UPDATED 18:50 EDT / FEBRUARY 06 2025

AI

US lawmakers introduce bill to ban DeepSeek on federal devices

U.S. lawmakers today introduced a bill that would prohibit federal employees from using DeepSeek’s app on government devices.

The proposed legislation is known as the No DeepSeek on Government Devices Act. According to Ars Technica, it would ban DeepSeek within 60 days of going into effect. The bill was written by U.S. representatives Josh Gottheimer and Darin LaHood following revelations that DeepSeek’s app is linked to a Chinese state-owned internet provider.

DeepSeek is the Chinese artificial intelligence lab behind R1, an advanced large language model that debuted last month. The LLM has drawn significant interest because it can outperform OpenAI’s o1 reasoning model across several tasks. Moreover, DeepSeek claims that it trained the model using only $5.6 million worth of graphics card hours.

The AI developer has released a free app that provides access to DeepSeek-V3, a predecessor of R1. Both models have a mixture-of-experts design with 671 billion parameters. However, R1 was developed through an enhanced training workflow that makes it better at tasks such as solving math problems.

Last month, DeepSeek overtook ChatGPT as the most downloaded free mobile app in the U.S. The company also offers a web version of its app. The latter service was recently the focus of a high-profile cybersecurity investigation, which is what led to today’s legislative proposal. 

Earlier this week, Canadian cybersecurity company Feroot Security revealed that the web version of DeepSeek’s app contains a “heavily obfuscated” script. That means the script was written in a way that makes it difficult for researchers to understand how it works. Feroot determined that the code connects to the infrastructure of China Telecom, a Chinese state-owned telecommunications company that is banned from operating in the U.S. 
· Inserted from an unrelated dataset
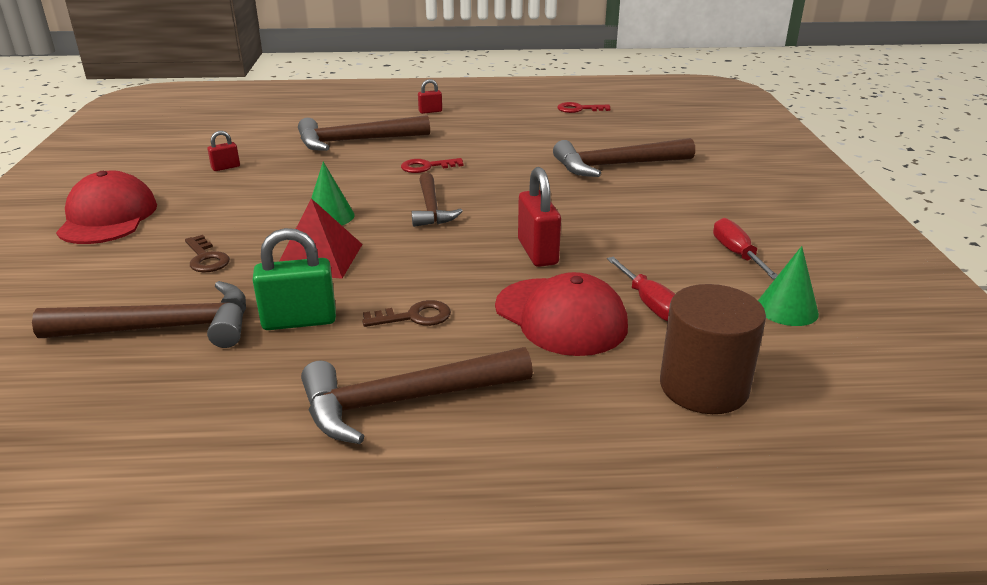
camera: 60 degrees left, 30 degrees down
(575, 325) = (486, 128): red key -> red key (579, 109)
The script in question is embedded in DeepSeek’s login page. The code is believed to be connected to authentication and identity management systems operated by China Telecom. After users sign in, the code collects detailed technical data about their devices through a process known as fingerprinting.

During its analysis, Feroot Security did not detect attempts by the app to send user data to China Telecom systems. However, some cybersecurity researchers believe it’s likely that such data transmission is taking place.

DeepSeek was already facing scrutiny before today’s legislative proposal. In recent weeks, the U.S. Navy and NASA have banned employees from using the app. DeepSeek is likewise banned on Texas state government devices.

The app has also raised cybersecurity concerns elsewhere. South Korea and and the Netherlands have banned DeepSeek on government devices. Last week, Italy’s data privacy watchdog went a step further and made the app inaccessible for consumers.